Ten years ago today I awakened with my oldest daughter, then a year-and-a-half old, started her breakfast and strewed a load of laundry to fold across my living room floor. I turned on the tv and switched it to the Today show just in time to see a plane crash into the south tower of the World Trade Center. Within just a few seconds I understood that the land of the free and the home of the brave was under attack by faceless and nameless killers. I grabbed the phone and called my best friend. Turn on the news! Planes have crashed into the World Trade Center buildings! We're under attack! I don't remember much more of the conversation as I'd begun to see people falling from the top floors. Then came the news of the Pentagon crash, followed closely by the tragedy of United Flight 93.
Tears streamed down my face, and I held my daughter tightly. I was no different than anyone else that day as fear gripped our nation. Of course, I lived in small-town Alabama, and the threat of an attack was almost non-existent. But my country, without warning, had been almost paralyzed with fear. There was almost nothing on tv except news coverage for days. Even some of my daughter's favorite tv stations had gone off air. The entire nation was in shock. And we mourned for the lives of fellow citizens we didn't even know.
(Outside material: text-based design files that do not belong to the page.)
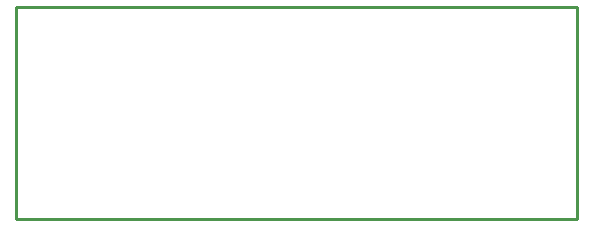
<source format=gm1>
G04*
G04 #@! TF.GenerationSoftware,Altium Limited,Altium Designer,18.0.11 (651)*
G04*
G04 Layer_Color=16711935*
%FSLAX25Y25*%
%MOIN*%
G70*
G01*
G75*
%ADD10C,0.01000*%
D10*
X0Y0D02*
Y70866D01*
X187000D01*
Y0D02*
Y70866D01*
X0Y0D02*
X187000D01*
M02*

</source>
Over the past couple of weeks I've been watching shows recounting the events of that dreadful day. I've cried as survivors shared their stories. A lump has formed in my throat every time I've remembered people falling and jumping to avoid death by fire. I never get used to watching the collapse of two monstrosities that were never supposed to collapse. Every time I've seen a replay of the towers falling, I've been instantly transported back to the spot where I stood amongst laundry on my living room floor. The feeling of horror is the same every time.
Today, ten years later, the bravery of the 9/11 firefighters and rescue workers amazes me just as much as it did back then. Today the stories of human kindness told of that day still make me proud of my fellow Americans. Today I will remember the courage of ordinary, extraordinary people. Today I will take time to remember what my country endured. Today I will thank God for the bravery of men and women who continue to fight for freedom. Today I will hope for a better future for my children. Today I will love a little more intentionally. Today, and for the remainder of my days, I will not forget.